_Work instruction_
Please write out every line of the material, leaving out any picture.

_Task data_
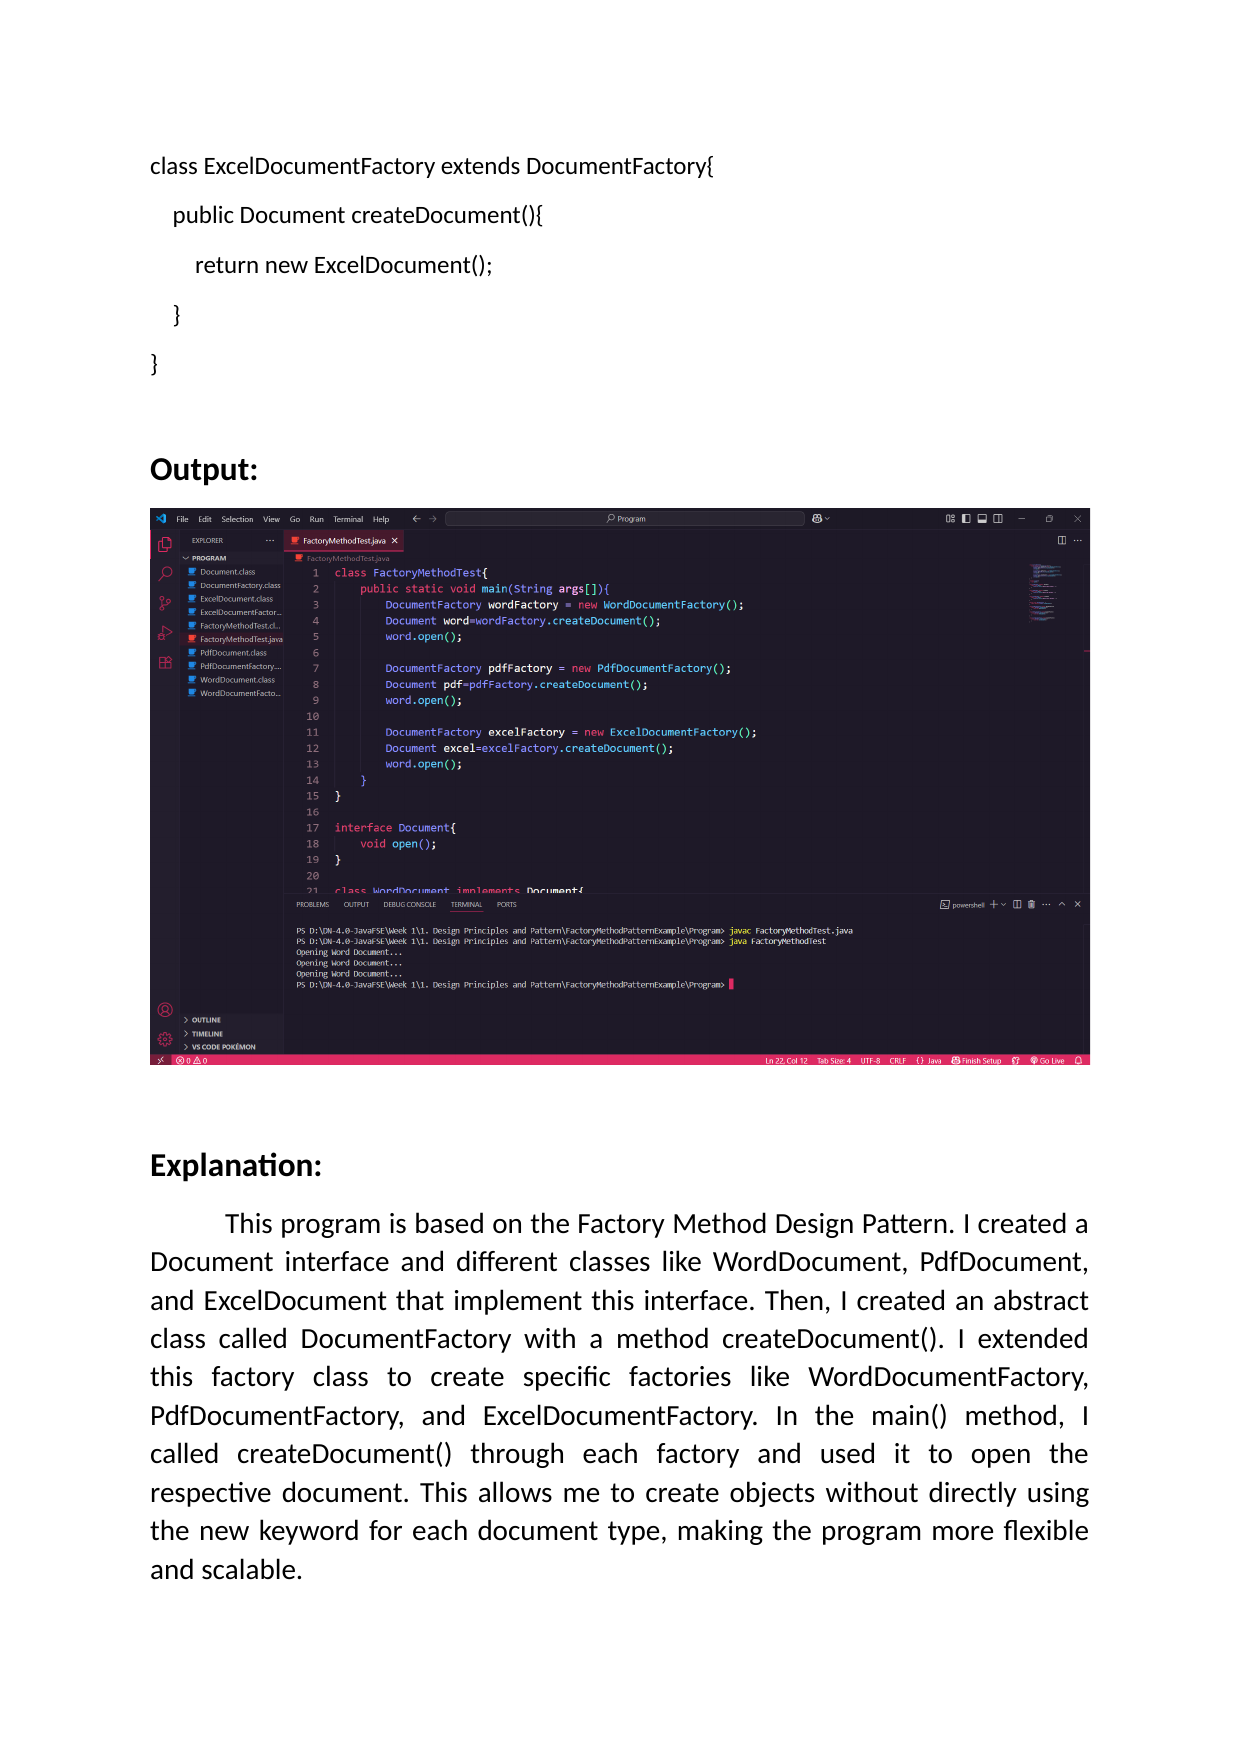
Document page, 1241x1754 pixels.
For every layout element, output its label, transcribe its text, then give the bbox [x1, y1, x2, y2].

text } [150, 299, 1090, 329]
text public Document createDocument(){ [150, 199, 1090, 230]
text } [150, 348, 1090, 379]
text Explanation: [150, 1144, 1090, 1185]
picture [150, 508, 1091, 1065]
text Output: [150, 447, 1090, 488]
text return new ExcelDocument(); [150, 249, 1090, 280]
text This program is based on the Factory Method Design Pattern. I created a Document interface and different classes like WordDocument, PdfDocument, and ExcelDocument that implement this interface. Then, I created an abstract class called DocumentFactory with a method createDocument(). I extended this factory class to create specific factories like WordDocumentFactory, PdfDocumentFactory, and ExcelDocumentFactory. In the main() method, I called createDocument() through each factory and used it to open the respective document. This allows me to create objects without directly using the new keyword for each document type, making the program more flexible and scalable. [150, 1205, 1090, 1586]
text class ExcelDocumentFactory extends DocumentFactory{ [150, 150, 1090, 181]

_Exercise result_
Document page, 1241x1754 pixels.
For every layout element, output its label, transcribe its text, then give the bbox [x1, y1, x2, y2].

text } [150, 299, 1090, 329]
text public Document createDocument(){ [150, 199, 1090, 230]
text } [150, 348, 1090, 379]
text Explanation: [150, 1144, 1090, 1185]
picture [150, 508, 1091, 1065]
text Output: [150, 447, 1090, 488]
text return new ExcelDocument(); [150, 249, 1090, 280]
text This program is based on the Factory Method Design Pattern. I created a Document interface and different classes like WordDocument, PdfDocument, and ExcelDocument that implement this interface. Then, I created an abstract class called DocumentFactory with a method createDocument(). I extended this factory class to create specific factories like WordDocumentFactory, PdfDocumentFactory, and ExcelDocumentFactory. In the main() method, I called createDocument() through each factory and used it to open the respective document. This allows me to create objects without directly using the new keyword for each document type, making the program more flexible and scalable. [150, 1205, 1090, 1586]
text class ExcelDocumentFactory extends DocumentFactory{ [150, 150, 1090, 181]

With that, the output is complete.